仕事が終わって22時ごろ、もう少し自転車を漕げそうだったので、職場を出てマップを開く。木屋町で回収3個の依頼だ。さっそく行ってみる。京都の木屋町は繁華街で飲食店や娯楽施設が多く、夜の方が昼より人通りが多い。京都の道は細いので自転車で目的地までいくのは一苦労だと判断して、近くの駐輪場に自転車を停め、お酒が入ってご機嫌な様子でふらふらと歩く老若男女の人混みをかき分け、歩いてカラオケ&ダーツバーのお店へ向かう。はじめていくお店だ。わたしはこんなパーティー!的なお店には近寄らないので、けっこう新鮮。娯楽施設がたくさん入ったビルの4階に上がる。エレベーターのドアが開くとすぐに店内という作りで、正面にあったバーカウンターでは女性がカラオケを熱唱していた。
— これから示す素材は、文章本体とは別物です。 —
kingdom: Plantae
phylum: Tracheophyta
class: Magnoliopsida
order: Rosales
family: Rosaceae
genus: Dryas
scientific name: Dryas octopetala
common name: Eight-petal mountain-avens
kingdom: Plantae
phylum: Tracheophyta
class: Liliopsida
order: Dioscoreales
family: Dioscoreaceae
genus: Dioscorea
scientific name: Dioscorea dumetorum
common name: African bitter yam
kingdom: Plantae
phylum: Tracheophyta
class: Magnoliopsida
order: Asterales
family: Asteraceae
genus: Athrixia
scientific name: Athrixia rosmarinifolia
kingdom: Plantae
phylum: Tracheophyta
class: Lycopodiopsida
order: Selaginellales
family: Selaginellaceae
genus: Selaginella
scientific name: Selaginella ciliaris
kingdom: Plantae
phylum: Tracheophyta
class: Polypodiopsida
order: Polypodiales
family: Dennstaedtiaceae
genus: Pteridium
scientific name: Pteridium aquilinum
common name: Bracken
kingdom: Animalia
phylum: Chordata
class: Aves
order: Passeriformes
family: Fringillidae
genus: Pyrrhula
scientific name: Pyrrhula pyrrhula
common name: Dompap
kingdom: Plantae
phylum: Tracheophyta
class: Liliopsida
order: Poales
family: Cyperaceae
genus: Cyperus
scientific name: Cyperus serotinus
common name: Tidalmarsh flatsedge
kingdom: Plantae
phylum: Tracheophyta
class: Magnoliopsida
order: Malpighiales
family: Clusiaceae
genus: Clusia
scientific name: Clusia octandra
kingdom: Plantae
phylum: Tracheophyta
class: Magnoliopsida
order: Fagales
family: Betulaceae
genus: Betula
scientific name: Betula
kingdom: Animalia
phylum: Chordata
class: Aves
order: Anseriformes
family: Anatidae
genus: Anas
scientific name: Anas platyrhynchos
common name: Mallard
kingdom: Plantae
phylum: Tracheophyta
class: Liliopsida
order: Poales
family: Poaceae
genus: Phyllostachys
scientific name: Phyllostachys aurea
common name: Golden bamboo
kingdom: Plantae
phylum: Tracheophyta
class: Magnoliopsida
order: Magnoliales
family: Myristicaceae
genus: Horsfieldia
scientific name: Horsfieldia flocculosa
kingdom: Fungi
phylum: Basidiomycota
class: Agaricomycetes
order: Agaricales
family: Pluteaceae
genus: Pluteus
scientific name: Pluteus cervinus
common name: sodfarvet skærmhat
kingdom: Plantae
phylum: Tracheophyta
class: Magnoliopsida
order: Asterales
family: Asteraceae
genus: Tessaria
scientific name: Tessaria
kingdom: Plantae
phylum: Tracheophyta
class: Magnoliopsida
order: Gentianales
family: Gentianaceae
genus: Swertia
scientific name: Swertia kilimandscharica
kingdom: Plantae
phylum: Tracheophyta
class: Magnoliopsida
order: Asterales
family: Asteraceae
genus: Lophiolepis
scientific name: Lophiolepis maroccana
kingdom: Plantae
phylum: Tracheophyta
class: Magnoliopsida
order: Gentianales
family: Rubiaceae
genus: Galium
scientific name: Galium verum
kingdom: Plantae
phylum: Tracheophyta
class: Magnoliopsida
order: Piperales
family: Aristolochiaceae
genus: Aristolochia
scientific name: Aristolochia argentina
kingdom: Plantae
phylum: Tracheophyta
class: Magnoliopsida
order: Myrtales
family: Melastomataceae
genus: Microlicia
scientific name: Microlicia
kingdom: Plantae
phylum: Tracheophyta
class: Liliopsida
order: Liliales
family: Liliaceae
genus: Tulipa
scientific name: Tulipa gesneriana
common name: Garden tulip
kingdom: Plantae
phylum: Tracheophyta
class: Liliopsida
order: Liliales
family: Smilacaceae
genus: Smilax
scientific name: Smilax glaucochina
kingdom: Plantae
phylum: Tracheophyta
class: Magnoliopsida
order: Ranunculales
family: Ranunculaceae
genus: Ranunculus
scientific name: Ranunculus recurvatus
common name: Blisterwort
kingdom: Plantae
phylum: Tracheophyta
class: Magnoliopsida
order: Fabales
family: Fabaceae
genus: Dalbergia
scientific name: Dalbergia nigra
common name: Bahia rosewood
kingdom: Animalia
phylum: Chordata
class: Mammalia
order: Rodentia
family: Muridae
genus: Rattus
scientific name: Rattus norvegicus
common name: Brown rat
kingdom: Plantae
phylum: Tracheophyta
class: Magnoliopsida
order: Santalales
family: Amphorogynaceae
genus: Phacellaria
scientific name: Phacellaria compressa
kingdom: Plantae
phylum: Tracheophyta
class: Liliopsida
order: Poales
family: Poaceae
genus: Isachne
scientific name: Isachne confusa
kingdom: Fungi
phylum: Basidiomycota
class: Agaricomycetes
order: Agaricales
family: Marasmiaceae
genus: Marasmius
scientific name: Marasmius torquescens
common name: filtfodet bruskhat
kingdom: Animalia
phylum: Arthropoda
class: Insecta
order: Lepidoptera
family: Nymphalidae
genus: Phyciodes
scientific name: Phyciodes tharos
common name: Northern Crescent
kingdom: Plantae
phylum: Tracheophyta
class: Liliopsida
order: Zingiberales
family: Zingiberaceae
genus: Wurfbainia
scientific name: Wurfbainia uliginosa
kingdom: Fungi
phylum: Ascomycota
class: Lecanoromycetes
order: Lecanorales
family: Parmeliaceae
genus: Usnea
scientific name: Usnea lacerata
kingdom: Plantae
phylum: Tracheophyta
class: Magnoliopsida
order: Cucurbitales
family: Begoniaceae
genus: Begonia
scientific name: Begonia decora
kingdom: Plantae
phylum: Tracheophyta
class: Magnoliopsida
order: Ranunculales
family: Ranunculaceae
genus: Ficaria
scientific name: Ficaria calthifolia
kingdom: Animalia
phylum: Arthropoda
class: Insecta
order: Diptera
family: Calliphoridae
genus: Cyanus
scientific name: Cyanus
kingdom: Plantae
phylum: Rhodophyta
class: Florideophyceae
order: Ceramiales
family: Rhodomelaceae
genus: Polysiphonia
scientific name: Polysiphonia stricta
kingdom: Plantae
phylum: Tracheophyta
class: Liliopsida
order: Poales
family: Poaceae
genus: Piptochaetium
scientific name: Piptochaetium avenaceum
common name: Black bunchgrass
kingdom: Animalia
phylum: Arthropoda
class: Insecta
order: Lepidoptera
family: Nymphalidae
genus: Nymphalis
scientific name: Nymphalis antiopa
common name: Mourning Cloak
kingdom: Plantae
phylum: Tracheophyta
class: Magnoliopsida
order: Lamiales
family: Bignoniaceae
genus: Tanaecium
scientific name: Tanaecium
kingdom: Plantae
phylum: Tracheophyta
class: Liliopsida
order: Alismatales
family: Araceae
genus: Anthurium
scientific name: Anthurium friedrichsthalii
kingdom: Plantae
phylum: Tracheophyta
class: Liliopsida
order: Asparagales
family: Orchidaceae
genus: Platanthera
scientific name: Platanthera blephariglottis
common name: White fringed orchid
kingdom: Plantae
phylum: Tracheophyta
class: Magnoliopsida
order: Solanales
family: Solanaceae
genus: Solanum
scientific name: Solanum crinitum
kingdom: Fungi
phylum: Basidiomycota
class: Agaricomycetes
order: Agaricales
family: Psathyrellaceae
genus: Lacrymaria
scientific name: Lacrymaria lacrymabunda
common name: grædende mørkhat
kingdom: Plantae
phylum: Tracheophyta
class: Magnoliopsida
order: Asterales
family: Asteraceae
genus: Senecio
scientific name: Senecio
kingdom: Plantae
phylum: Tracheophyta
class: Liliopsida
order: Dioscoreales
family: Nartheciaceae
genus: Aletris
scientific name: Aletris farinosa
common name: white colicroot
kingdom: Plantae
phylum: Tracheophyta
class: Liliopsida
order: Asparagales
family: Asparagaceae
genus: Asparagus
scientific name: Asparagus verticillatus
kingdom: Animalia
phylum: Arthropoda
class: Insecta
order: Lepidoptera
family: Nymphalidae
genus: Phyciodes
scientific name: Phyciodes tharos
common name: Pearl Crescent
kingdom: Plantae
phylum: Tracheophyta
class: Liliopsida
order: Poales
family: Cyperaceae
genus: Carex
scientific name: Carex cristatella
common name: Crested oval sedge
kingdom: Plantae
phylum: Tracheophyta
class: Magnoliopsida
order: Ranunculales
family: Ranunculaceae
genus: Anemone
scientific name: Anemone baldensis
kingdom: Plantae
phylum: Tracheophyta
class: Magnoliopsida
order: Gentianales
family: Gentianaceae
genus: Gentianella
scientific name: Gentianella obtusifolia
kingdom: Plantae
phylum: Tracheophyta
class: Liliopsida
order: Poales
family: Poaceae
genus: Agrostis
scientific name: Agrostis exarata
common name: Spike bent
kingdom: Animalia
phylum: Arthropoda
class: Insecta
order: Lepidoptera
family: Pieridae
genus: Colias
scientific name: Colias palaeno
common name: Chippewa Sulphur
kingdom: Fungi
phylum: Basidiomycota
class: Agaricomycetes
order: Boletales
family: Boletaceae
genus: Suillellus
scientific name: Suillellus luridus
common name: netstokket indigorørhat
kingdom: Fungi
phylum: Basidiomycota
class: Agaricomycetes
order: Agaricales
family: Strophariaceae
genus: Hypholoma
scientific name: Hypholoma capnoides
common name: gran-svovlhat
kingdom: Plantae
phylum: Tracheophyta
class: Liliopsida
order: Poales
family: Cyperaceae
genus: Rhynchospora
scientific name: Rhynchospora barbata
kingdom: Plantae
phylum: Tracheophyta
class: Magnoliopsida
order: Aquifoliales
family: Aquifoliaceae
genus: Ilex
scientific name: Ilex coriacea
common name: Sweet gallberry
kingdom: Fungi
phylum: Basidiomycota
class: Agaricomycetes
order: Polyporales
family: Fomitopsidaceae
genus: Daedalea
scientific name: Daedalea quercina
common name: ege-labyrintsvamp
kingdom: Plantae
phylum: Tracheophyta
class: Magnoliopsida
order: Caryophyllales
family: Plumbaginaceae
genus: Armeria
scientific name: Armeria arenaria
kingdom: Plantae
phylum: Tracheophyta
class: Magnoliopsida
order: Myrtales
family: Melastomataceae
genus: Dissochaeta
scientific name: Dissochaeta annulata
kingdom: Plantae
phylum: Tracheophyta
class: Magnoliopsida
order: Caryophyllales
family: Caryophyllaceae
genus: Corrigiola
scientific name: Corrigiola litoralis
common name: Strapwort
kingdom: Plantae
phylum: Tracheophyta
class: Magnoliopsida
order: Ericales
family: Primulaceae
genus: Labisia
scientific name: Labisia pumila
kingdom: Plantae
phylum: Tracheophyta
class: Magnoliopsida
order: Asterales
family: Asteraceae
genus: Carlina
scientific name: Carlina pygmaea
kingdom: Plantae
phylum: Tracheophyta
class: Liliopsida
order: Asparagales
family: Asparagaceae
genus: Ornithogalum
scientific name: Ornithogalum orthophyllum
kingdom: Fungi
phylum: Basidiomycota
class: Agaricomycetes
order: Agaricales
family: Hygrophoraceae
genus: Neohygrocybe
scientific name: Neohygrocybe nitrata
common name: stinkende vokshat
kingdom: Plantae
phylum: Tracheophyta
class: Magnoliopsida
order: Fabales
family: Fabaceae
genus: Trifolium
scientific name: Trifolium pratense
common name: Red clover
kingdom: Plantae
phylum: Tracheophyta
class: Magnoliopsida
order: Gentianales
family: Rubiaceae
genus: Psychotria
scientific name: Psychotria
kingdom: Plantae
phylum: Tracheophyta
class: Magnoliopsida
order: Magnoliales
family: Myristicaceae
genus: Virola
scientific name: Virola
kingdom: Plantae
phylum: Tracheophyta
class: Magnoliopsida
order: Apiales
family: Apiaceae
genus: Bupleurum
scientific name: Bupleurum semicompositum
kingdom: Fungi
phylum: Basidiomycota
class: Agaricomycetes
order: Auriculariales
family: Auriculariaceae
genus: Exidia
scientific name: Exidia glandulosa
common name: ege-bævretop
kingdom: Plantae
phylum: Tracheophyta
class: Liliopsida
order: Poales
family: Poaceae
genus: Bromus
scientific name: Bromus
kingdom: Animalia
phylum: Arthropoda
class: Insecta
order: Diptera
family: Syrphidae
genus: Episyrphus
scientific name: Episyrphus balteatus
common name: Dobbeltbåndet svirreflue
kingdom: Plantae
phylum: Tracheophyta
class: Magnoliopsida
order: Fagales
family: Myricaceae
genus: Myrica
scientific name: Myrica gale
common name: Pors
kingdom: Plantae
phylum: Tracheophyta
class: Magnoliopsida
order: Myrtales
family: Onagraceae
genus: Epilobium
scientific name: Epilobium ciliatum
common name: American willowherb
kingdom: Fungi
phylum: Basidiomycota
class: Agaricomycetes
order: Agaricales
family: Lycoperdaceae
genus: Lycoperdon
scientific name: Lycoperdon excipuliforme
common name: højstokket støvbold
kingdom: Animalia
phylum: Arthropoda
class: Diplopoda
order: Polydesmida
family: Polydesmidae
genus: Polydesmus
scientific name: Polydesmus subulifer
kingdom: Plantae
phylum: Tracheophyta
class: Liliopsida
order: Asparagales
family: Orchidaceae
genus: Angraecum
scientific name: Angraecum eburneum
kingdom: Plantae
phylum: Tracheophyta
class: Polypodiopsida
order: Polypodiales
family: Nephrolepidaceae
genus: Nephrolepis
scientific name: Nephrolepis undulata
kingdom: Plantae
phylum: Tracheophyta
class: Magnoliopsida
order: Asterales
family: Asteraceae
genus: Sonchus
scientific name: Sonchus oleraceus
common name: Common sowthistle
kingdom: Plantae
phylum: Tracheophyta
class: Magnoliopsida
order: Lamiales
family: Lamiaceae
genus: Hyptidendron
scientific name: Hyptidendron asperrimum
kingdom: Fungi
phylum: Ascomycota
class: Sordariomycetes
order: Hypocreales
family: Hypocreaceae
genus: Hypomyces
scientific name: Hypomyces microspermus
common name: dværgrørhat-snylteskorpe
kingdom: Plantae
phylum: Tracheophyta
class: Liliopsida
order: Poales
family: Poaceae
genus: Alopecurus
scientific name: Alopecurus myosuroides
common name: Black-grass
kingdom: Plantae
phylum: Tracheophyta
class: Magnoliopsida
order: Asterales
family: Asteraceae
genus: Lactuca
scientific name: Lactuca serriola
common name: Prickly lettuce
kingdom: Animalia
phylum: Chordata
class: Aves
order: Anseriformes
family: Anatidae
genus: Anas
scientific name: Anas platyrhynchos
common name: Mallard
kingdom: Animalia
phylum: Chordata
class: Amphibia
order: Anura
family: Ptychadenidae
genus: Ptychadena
カウンターにいた店員さんに「1人?」と指を1本立てながら尋ねられたけど、スマホの画面を見せて「バッテリーのメンテナンスにきました」と伝える。

 

バッテリースタンドの位置を指差してもらって、作業をしようと画面を見ると、「バッテリー数が変動して作業依頼がなくなりました」の表示だ。やられた……(誰にだ)。しかし、仕方がない。せっかく来たけど徒労に終わったようだ。悔しい!スマホの画面を見て落ち込み、なにも作業をせず頭を下げて帰っていくおじさんを見て、お店の人たちは不思議そうな顔をしていた。できるだけお店の楽しい雰囲気に水を差さないようにしたつもりだけど、落ち込み顔だったかもしれない。申し訳ない。

 

残念な気分で、また人混みに揉まれながら駐輪場まで戻る。心が折れそうだったが、せっかくここまで来たのに成果がゼロでは帰れない。祇園の高級そうなレストランに1個だけ回収の依頼が出ていたのでその作業を予約した。

 

祇園はピークタイムを抜けたようで送迎のタクシーは多くても、歩く人は少なかった。自転車を漕いで向かうと、もうすぐ閉店するであろうレストランに着いた。ジーンズにモッズコート、靴はビンディングシューズという出立で、こんな高そうなお店に入るのは気が引けたが、わたしも背に腹はかえられぬ。超低姿勢でご挨拶をしてバッテリーを回収した。お店の人たちはコンビニの人たちとは違って、この作業自体をよくわかっていなかったようだが、人当たりがよくて「高級店の余裕」を感じざるを得なかった。でもおかげで作業はしやすかった。

 

自分に課している補充ノルマはあと3個だったのだが、もう疲れたので帰る。昼間も自転車を漕いだし運動としてはいいだろう。スーパーで缶ビールを買って、家に帰る。パートナーはとっくに家に帰っていると思っていたけど、わたしが帰ると、まだ彼女は帰っていなかった。

 

キッチンでビールのアテに、厚揚げに焦げ目をつけていると彼女が帰ってきた。残業をしていたようだ。彼女は蕎麦を買ってきていた。わたしは厚揚げを焼いて、その上にネギをのせ、鰹節、揚げ玉、紅生姜、お好みソース、マヨネーズをかけてお好み焼き風にしておつまみとした。わたしは食卓で、彼女はこたつで遅い夕食をとる。彼女は「わさび入れすぎた!」と苦悶の表情で蕎麦を啜っていた。

 

お腹がいっぱいになって、ふたりでこたつに入っていたけど、明日が雨模様だという話になり、わたしは干しっぱなしになっていた洗濯物を取り込んで畳む。彼女は食器を洗ってくれることになった。

 

家事を終えて、わたしは風呂に入り、上がってからは『カラマーゾフの兄弟』を読む。眠気がきたので1時半ころに就寝。